Figure 2. ICP-MS levels of certain elements may provide well differentiable indicators for cancer occurrence.

(A) log odds-ratios (OR) of elements tested in MB screening. Red shaded regions indicate those with log OR > 0 for cancer occurrence; results shown of average ORs from 1000 random SMOTE sampling trials. (B) ROC analysis of MB logistic regression classifier models for P₀ and P₁; black, all elements; red, model constructed only from those with log₁₀OR >0; AUC, area under curve. (C, D) Distributional overlap of study cohorts by UMAP. Labeled colors indicate various conditions, either by cohort population (C) or by elemental levels (D). S (left) and Zn (right) are shown for representative purposes, gradients of light to dark purple indicate low to high elemental levels;P₀, non-cancer control; P₁, cancer cases.

Figure 3. Differences in effect size in MB profiles.

(A) Representative cases of elements with small (lung cancer, left) and large (ovarian cancer, right); (B) heat map of various different cases and corresponding effect sizes of P1, with color gradients of d indicated in the upper left corner; (C) comparison of Cu (left) and Cs (right) levels between P₀ and P₁ cohorts. M, male; F, females. Asterisk, p < 0.05.

Figure 4. Behavior of tumor biomarkers in cancer and non-cancer cases.

Shaded yellow region indicates normal thresholds (upper limit, bottom right) for each respective marker. Vertical and horizontal axes indicate pairings of tumor biomarkers and concentration.

Figure 5. Identifying critical elements as support indicators for tumor biomarkers.

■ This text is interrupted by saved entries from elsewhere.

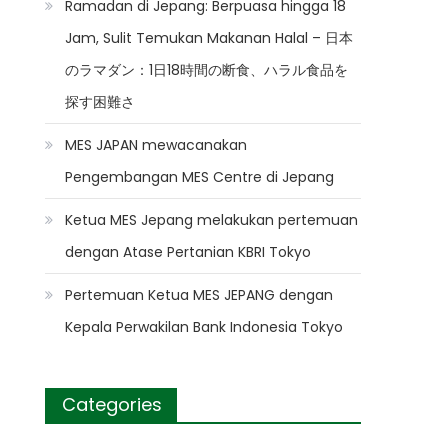
Ramadan di Jepang: Berpuasa hingga 18
Jam, Sulit Temukan Makanan Halal – 日本
のラマダン：1日18時間の断食、ハラル食品を
探す困難さ
MES JAPAN mewacanakan
Pengembangan MES Centre di Jepang
Ketua MES Jepang melakukan pertemuan
dengan Atase Pertanian KBRI Tokyo
Pertemuan Ketua MES JEPANG dengan
Kepala Perwakilan Bank Indonesia Tokyo
Categories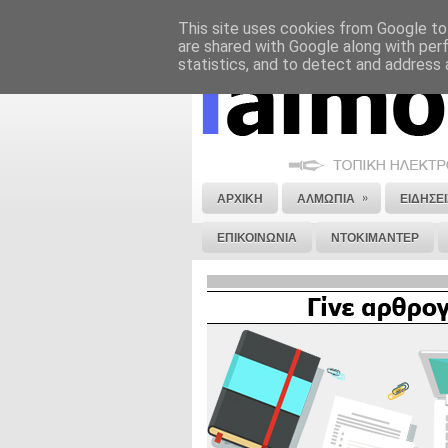
This site uses cookies from Google to 
ΝΟΜΙΚΗ ΣΗΜΕΙΩΣΗ
ΔΙΑΦΗΜΙΣΗ
are shared with Google along with per
statistics, and to detect and address 
»
ΑΡΧΙΚΗ
ΑΛΜΩΠΙΑ
ΕΙΔΗΣΕΙ
ΕΠΙΚΟΙΝΩΝΙΑ
ΝΤΟΚΙΜΑΝΤΕΡ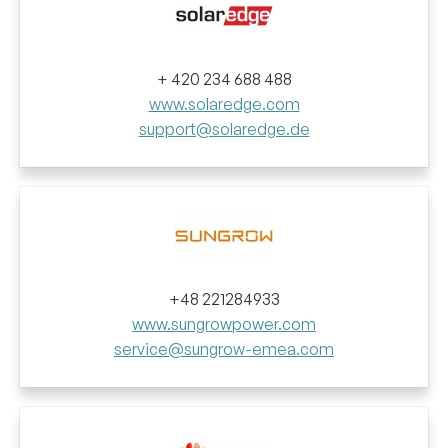
+ 420 234 688 488
www.solaredge.com
support@solaredge.de
+48 221284933
www.sungrowpower.com
service@sungrow-emea.com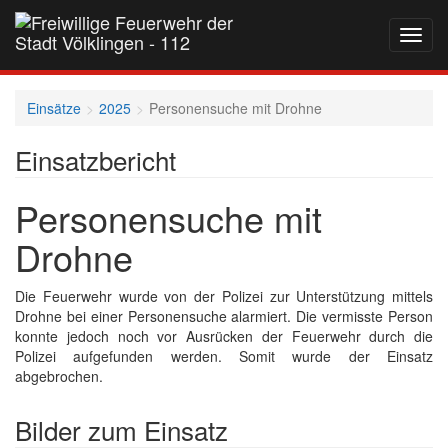
Navig
auf-
und
zukla
Einsätze
2025
Personensuche mit Drohne
Einsatzbericht
Personensuche mit
Drohne
Die Feuerwehr wurde von der Polizei zur Unterstützung mittels
Drohne bei einer Personensuche alarmiert. Die vermisste Person
konnte jedoch noch vor Ausrücken der Feuerwehr durch die
Polizei aufgefunden werden. Somit wurde der Einsatz
abgebrochen.
Bilder zum Einsatz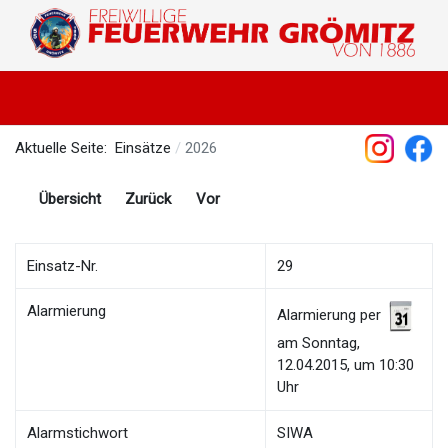
Aktuelle Seite:
Einsätze
2026
Übersicht
Zurück
Vor
Einsatz-Nr.
29
Alarmierung
Alarmierung per
am Sonntag,
12.04.2015, um 10:30
Uhr
Alarmstichwort
SIWA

(A) Two-dimensional comparison of generalized linear regression coefficients non-cancer (P₀, horizontal axes) vs. cancer (P₀, vertical axes) of MB elements; solid reference line has a slope of 1. (B) Comparison of mean Mo levels among subjects with normal marker ranges; P₀ red; P₀, blue.

Figure 6. Receiver-operating characteristics of a random forest classifier model for P₀ and P₁.

Representative result from one SMOTE sampling trial. AUC, area under curve.